Un paradoxe mis en avant dans l’étude : "La place de l’ESS par rapport à la pauvreté rurale questionne autant sur sa capacité à répondre aux situations d’exclusion grâce à l’insertion socio-professionnelle que sur l’importance de l’emploi précaire qu’elle génère elle-même, notamment parmi les femmes."
Action sociale : une concurrence accrue du privé lucratif
Autre enjeu : la concurrence de plus en plus forte du secteur lucratif dans certains domaines tels que l’aide à domicile, la petite enfance et l’hébergement de personnes âgées. C’est en effet dans l’action sociale que l’ESS en milieu rural concentre le plus d’emplois, avec 50% du total contre 41% au niveau national. Si les effectifs de l’action sociale ont augmenté de 10% dans l’ESS entre 2008 et 2015, ils ont connu une hausse encore plus importante dans le secteur public (+ 18%) et dans le reste du secteur privé (+ 28%). Plus précisément, l’emploi ESS a légèrement diminué dans le champ de l’aide à domicile (- 6%) et augmenté dans les autres domaines - dont une hausse de 26% pour l’accueil de jeunes enfants -, parallèlement à des créations d’emplois importantes dans le reste du secteur privé.

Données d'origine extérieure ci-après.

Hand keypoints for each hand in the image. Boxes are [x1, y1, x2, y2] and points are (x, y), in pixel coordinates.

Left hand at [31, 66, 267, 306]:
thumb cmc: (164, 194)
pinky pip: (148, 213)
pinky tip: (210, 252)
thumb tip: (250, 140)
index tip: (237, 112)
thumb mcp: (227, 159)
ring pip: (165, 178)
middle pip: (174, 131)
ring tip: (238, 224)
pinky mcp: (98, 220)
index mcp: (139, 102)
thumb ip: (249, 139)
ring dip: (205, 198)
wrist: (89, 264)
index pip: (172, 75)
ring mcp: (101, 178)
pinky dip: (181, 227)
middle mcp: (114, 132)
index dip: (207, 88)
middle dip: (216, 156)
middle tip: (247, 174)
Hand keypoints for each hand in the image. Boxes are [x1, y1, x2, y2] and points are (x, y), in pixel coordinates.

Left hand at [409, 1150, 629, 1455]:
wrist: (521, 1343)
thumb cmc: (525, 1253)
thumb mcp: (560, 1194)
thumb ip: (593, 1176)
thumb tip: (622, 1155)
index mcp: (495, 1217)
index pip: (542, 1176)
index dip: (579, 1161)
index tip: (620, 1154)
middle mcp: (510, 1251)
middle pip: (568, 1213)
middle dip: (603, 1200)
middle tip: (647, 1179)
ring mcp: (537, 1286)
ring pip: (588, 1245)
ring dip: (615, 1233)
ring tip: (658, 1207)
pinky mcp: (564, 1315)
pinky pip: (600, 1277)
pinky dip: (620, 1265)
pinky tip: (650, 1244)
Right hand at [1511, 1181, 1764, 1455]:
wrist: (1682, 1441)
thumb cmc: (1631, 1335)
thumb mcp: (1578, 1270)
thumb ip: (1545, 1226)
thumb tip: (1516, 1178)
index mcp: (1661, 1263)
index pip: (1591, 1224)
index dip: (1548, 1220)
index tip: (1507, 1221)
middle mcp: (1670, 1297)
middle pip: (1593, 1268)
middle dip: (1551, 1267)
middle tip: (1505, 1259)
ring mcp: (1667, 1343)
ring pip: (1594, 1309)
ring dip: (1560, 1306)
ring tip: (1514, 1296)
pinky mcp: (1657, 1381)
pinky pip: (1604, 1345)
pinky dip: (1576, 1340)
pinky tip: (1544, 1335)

"Moteur du dynamisme de ces territoires", l’ESS est aussi "au coeur des transitions écologiques et solidaires à venir", concluent les auteurs. "Ces transitions s’incarnent aussi par l’engagement citoyen d’habitants qui se mobilisent pour valoriser et cultiver les atouts de leur territoire." Parmi les initiatives mises en avant dans le cadre du projet "Tressons", citons l’association InSite qui envoie des volontaires en service civique dans des villages de moins de 1.000 habitants pour développer des projets sociaux et culturels. Soutenue par la région Occitanie, le département de Haute-Garonne et plusieurs partenaires nationaux, la toute jeune association a l’ambition de multiplier les missions de services civique partout en France.

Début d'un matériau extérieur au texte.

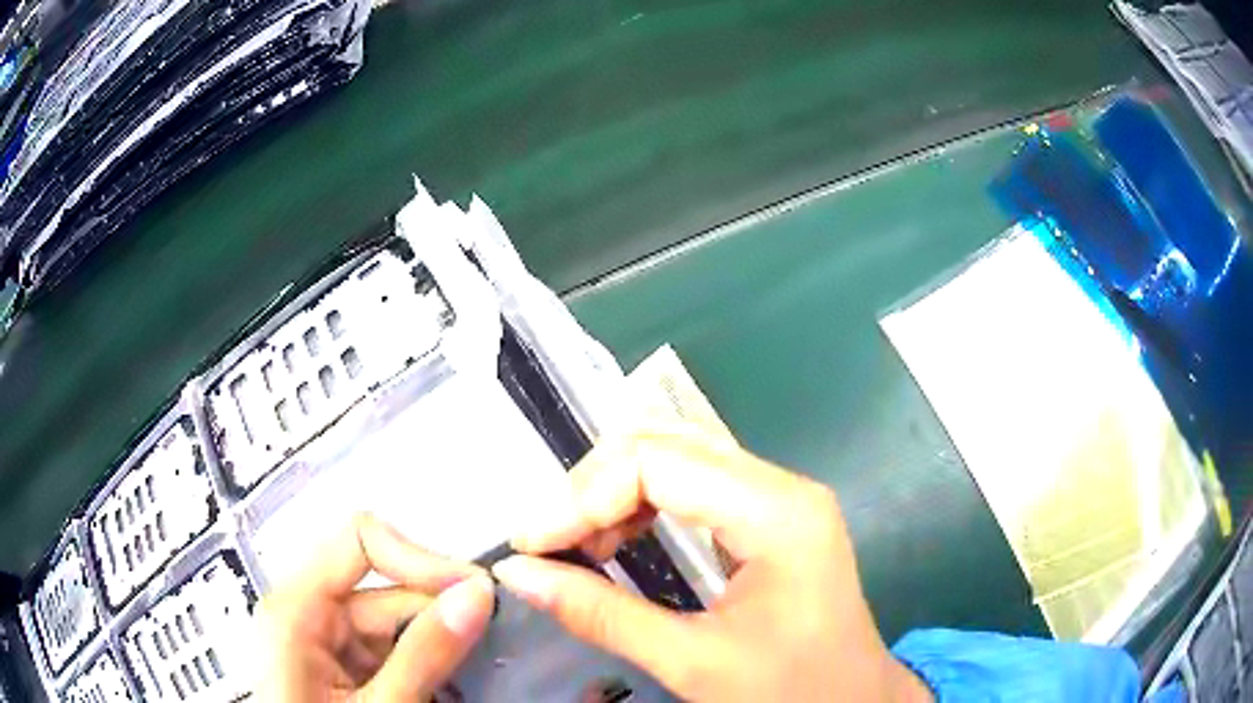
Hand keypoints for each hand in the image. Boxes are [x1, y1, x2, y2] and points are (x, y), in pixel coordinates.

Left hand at [255, 513, 494, 701]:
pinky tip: (447, 688)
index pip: (360, 541)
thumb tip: (479, 592)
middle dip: (440, 614)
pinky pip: (389, 650)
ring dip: (437, 646)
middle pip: (385, 588)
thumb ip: (424, 654)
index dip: (420, 559)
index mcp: (296, 606)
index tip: (477, 595)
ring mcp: (324, 641)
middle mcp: (306, 611)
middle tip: (493, 643)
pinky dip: (423, 666)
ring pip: (394, 623)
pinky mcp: (340, 666)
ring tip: (476, 673)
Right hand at [492, 424, 932, 702]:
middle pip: (665, 444)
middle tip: (552, 542)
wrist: (855, 702)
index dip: (582, 495)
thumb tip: (516, 573)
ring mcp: (780, 495)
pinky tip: (620, 541)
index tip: (532, 542)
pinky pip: (694, 483)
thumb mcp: (692, 662)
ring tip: (581, 545)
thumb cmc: (790, 690)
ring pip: (676, 456)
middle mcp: (782, 485)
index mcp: (776, 513)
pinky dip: (643, 503)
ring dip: (615, 493)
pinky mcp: (772, 514)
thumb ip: (601, 615)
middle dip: (593, 488)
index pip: (657, 461)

Partenariat entre l'Udes et les Cress : vers des "maisons communes de l'ESS" en régions ?
L'Union des employeurs de l'économie sociale et solidaire (Udes) et le Conseil national des chambres régionales de l’ESS (CNCress) ont signé le 17 juillet un protocole de coopération de trois ans pour davantage de coordination dans l'appui aux entreprises de l'ESS. Portant sur des enjeux de représentation auprès des pouvoirs publics, de développement, de formation et de collecte et exploitation de données, ce partenariat pourrait "aboutir à la création de maisons communes de l’ESS en régions associant les Cress et l’Udes, ainsi que toute autre initiative visant à mutualiser des moyens de fonctionnement sur les territoires", selon le communiqué de l'Udes.

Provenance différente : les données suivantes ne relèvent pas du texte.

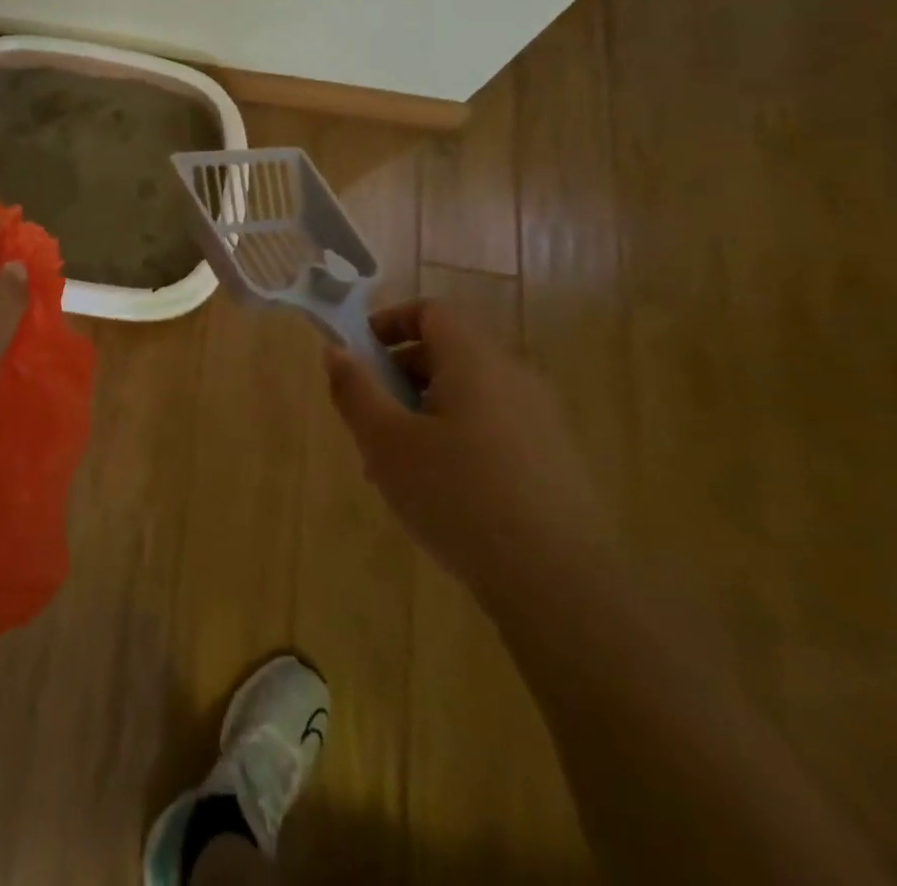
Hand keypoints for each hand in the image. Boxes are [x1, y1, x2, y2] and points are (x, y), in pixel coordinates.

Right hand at [324, 301, 618, 611]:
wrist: (560, 584)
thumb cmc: (458, 496)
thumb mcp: (386, 441)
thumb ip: (355, 390)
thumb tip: (336, 351)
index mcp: (475, 361)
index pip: (432, 311)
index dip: (389, 323)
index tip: (359, 357)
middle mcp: (514, 377)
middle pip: (448, 352)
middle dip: (399, 376)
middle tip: (369, 419)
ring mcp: (540, 420)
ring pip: (467, 394)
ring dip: (423, 412)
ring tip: (396, 465)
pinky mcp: (554, 460)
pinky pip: (492, 426)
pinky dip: (456, 437)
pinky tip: (440, 492)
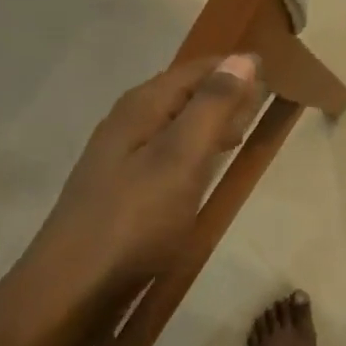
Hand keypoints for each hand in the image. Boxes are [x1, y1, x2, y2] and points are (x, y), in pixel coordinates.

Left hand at [24, 54, 260, 303]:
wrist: (73, 287)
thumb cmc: (134, 219)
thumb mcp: (181, 158)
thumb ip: (212, 107)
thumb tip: (243, 58)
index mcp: (142, 106)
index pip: (196, 69)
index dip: (233, 68)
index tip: (273, 73)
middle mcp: (129, 122)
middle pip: (185, 93)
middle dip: (224, 92)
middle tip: (264, 102)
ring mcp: (122, 156)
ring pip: (177, 124)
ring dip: (211, 122)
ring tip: (243, 131)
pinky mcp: (123, 187)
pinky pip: (168, 153)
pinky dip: (195, 150)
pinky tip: (206, 168)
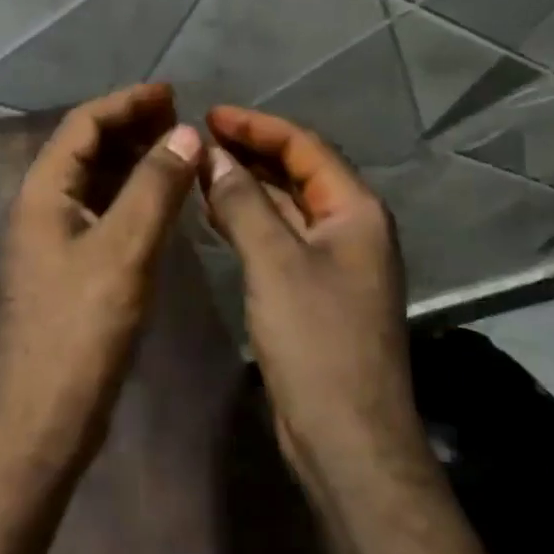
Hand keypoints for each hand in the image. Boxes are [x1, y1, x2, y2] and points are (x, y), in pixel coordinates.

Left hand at [0, 83, 203, 474]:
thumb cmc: (80, 330)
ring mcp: (53, 239)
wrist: (44, 418)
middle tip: (180, 117)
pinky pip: (102, 212)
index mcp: (43, 192)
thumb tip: (186, 132)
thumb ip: (155, 187)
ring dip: (134, 160)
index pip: (83, 124)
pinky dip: (132, 195)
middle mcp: (42, 206)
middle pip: (87, 148)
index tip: (171, 93)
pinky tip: (163, 200)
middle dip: (132, 126)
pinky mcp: (69, 267)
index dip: (126, 102)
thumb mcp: (123, 250)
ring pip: (95, 181)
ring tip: (179, 149)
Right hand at [200, 106, 428, 499]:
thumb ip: (242, 201)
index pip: (304, 146)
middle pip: (297, 171)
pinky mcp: (316, 290)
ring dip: (247, 185)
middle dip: (250, 152)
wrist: (347, 438)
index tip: (209, 116)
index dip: (256, 126)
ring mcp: (335, 261)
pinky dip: (249, 220)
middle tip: (198, 140)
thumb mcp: (274, 261)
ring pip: (287, 205)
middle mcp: (351, 227)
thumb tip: (211, 155)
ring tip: (199, 170)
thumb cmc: (316, 340)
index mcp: (355, 210)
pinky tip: (215, 215)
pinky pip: (280, 237)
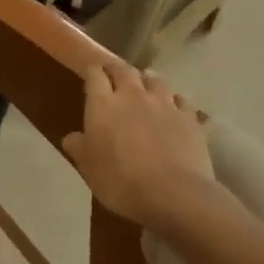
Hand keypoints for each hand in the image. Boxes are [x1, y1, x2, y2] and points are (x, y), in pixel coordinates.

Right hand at [62, 63, 219, 229]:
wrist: (173, 194)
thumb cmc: (120, 181)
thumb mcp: (87, 168)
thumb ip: (78, 147)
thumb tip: (73, 137)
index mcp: (103, 105)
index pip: (94, 75)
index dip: (91, 72)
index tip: (89, 73)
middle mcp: (133, 96)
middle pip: (125, 70)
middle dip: (117, 69)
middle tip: (114, 73)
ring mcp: (165, 105)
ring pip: (156, 80)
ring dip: (148, 80)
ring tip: (146, 84)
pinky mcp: (190, 119)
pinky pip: (183, 101)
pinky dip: (176, 101)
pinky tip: (175, 109)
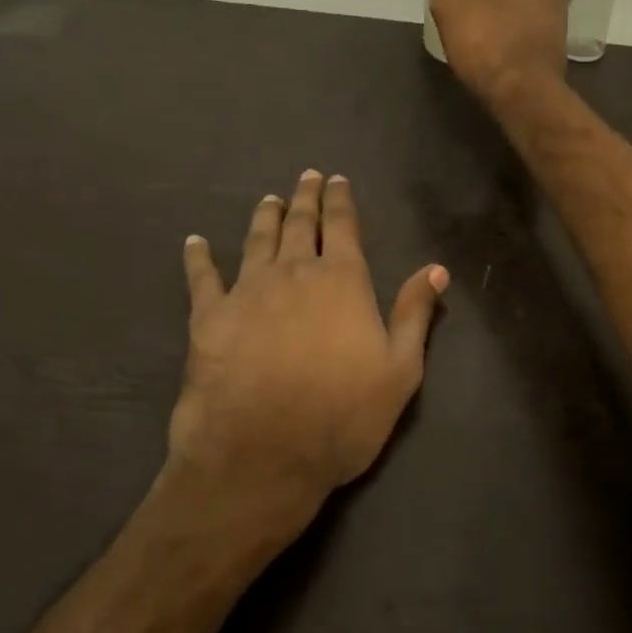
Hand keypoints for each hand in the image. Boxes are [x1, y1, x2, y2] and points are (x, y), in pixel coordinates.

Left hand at [167, 170, 447, 556]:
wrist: (262, 454)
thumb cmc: (342, 416)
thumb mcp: (400, 371)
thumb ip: (415, 315)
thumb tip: (436, 269)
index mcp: (343, 282)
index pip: (344, 227)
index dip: (341, 201)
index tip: (338, 180)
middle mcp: (294, 273)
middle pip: (301, 225)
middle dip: (305, 198)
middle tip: (306, 177)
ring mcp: (247, 291)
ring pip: (257, 240)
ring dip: (264, 217)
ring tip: (268, 200)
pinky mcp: (209, 316)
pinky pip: (202, 276)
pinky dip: (199, 256)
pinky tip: (195, 242)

Le précédent protocole de coopération 2016-2018 n'avait donné lieu qu'à deux déclinaisons régionales (Île-de-France et Normandie) et à un début de réflexion pour une "maison commune" en Provence-Alpes-Côte d'Azur. Dans le cadre du nouveau protocole, l'Udes et le CNCress entendent cette fois "optimiser leurs modes de collaboration" pour un partenariat "plus ambitieux et fécond".